Plus discrets, les rapports algéro-libyens paraissent se développer plus harmonieusement « dans la perspective, déclare-t-on de part et d'autre, de l'unité arabe totale entre régimes identiques ». Le colonel Kadhafi et le président Boumediene se rencontrent les 17 et 18 février à Constantine, les 29 et 30 mars à Tripoli, les 7 et 8 avril à Hassi-Messaoud. On ignore l'objet de leurs entretiens, mais, selon certaines indiscrétions, ils auraient porté sur l'éventualité d'un conflit armé avec Israël. Le colonel Kadhafi tente de rallier les pays musulmans, en particulier africains, à la cause arabe contre l'État juif. À la conférence panislamique, qui s'ouvre à Benghazi le 24 mars, le Premier ministre libyen Abdel Salam Jalloud appelle à la libération de Jérusalem. À la conférence de l'Organisation de l'unité africaine, qui se tient du 27 au 29 mai à Addis-Abeba, le représentant de la Libye demande aux États participants de rompre toute relation avec Israël, se livre à une violente diatribe contre l'empereur d'Éthiopie, auquel il reproche ses rapports trop étroits avec l'État juif et les États-Unis.

Pressions

Le colonel Kadhafi a enregistré certains succès en Afrique. En promettant des dons ou des prêts, il a pu persuader cinq États africains de rompre avec Israël : l'Ouganda, le Niger, le Mali, le Burundi et le Tchad. Mais le chef de l'État libyen se rend compte qu'il est loin d'avoir gagné la partie car 26 autres pays africains continuent à entretenir des relations fructueuses avec Israël.

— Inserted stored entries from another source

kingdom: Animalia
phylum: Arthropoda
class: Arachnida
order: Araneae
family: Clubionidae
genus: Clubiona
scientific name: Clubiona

Dès l'été 1972, les attaques du président libyen contre la politique américaine au Proche-Orient s'intensifient. Elles dépassent, en virulence, celles qu'il réserve à l'Union soviétique et à ses alliés dans le monde arabe. Et si le colonel Kadhafi accorde une aide financière au sultan d'Oman pour mieux combattre les maquis d'extrême gauche dans la province du Dhofar, s'il verse des subsides aux mouvements d'opposition au régime marxisant et prosoviétique du Yémen du Sud (Aden), il normalise ses rapports avec l'Irak – à qui il avait reproché la conclusion d'un traité d'amitié avec Moscou – après que le gouvernement de Bagdad ait nationalisé le consortium pétrolier de l'IPC.

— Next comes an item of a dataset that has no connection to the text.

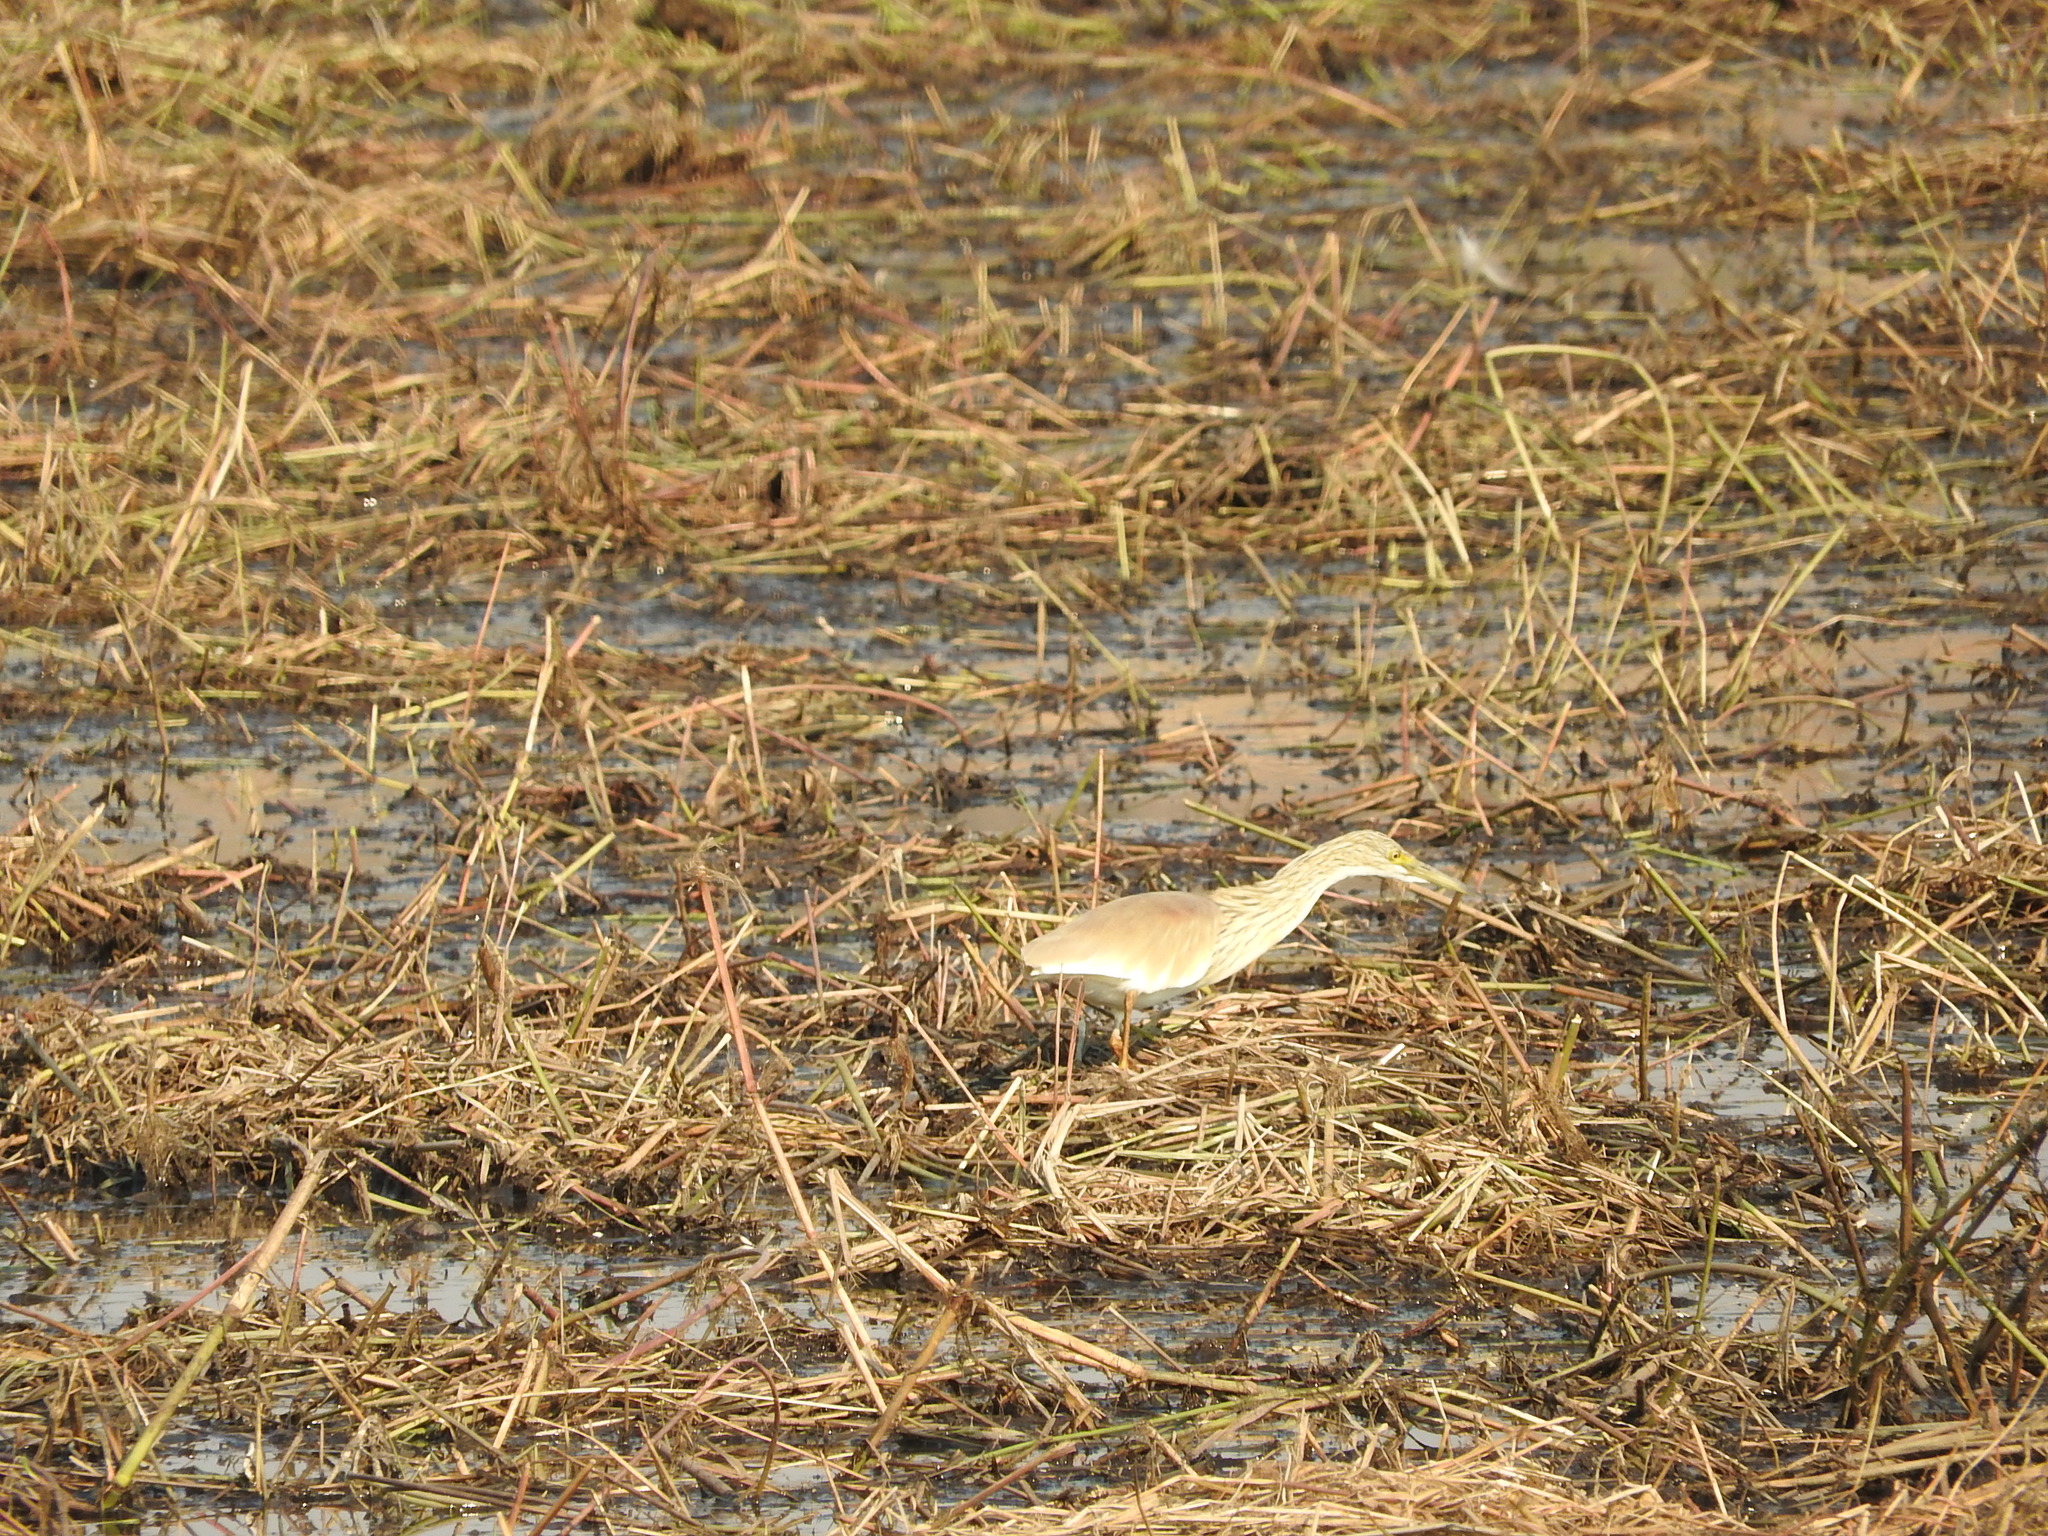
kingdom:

Il paraît décidé à accroître les pressions sur le gouvernement américain pour l'obliger à réduire son soutien à Israël. En novembre, il informe Washington que l'espace aérien libyen a été étendu à 185 kilomètres de la côte ; le 21 mars, deux chasseurs libyens attaquent un appareil américain en mission d'espionnage au-dessus de la Méditerranée, qui avait pénétré à l'intérieur des limites fixées unilatéralement par le colonel Kadhafi. Le 8 mai, le premier secrétaire de l'ambassade des États-Unis à Tripoli est expulsé du pays. Le 13, le président libyen, au cours d'une conférence de presse, dénonce le comportement des sociétés américaines, désigne l'une d'elles – le consortium Dasio – comme ayant introduit des agents israéliens dans le pays et proclame pour la première fois qu'il n'hésiterait pas à utiliser « l'arme du pétrole pour peser sur le déroulement du conflit israélo-arabe ».